━━ Input records ━━

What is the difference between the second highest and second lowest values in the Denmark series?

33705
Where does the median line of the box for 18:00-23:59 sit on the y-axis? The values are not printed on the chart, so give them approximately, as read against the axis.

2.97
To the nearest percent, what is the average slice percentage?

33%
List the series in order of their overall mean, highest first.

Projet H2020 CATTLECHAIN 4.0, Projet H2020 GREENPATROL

━━━
━━ Input records ━━

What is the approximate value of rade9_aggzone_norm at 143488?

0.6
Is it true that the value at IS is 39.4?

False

━━━

> _Exercise details_:
Copy out the lines from the one containing "What is the difference" through the one containing "Projet H2020 CATTLECHAIN", including both of those lines, reproducing each one without any change.

> _Written answer_:
What is the difference between the second highest and second lowest values in the Denmark series?

33705
Where does the median line of the box for 18:00-23:59 sit on the y-axis? The values are not printed on the chart, so give them approximately, as read against the axis.

2.97
To the nearest percent, what is the average slice percentage?

33%
List the series in order of their overall mean, highest first.

Projet H2020 CATTLECHAIN 4.0, Projet H2020 GREENPATROL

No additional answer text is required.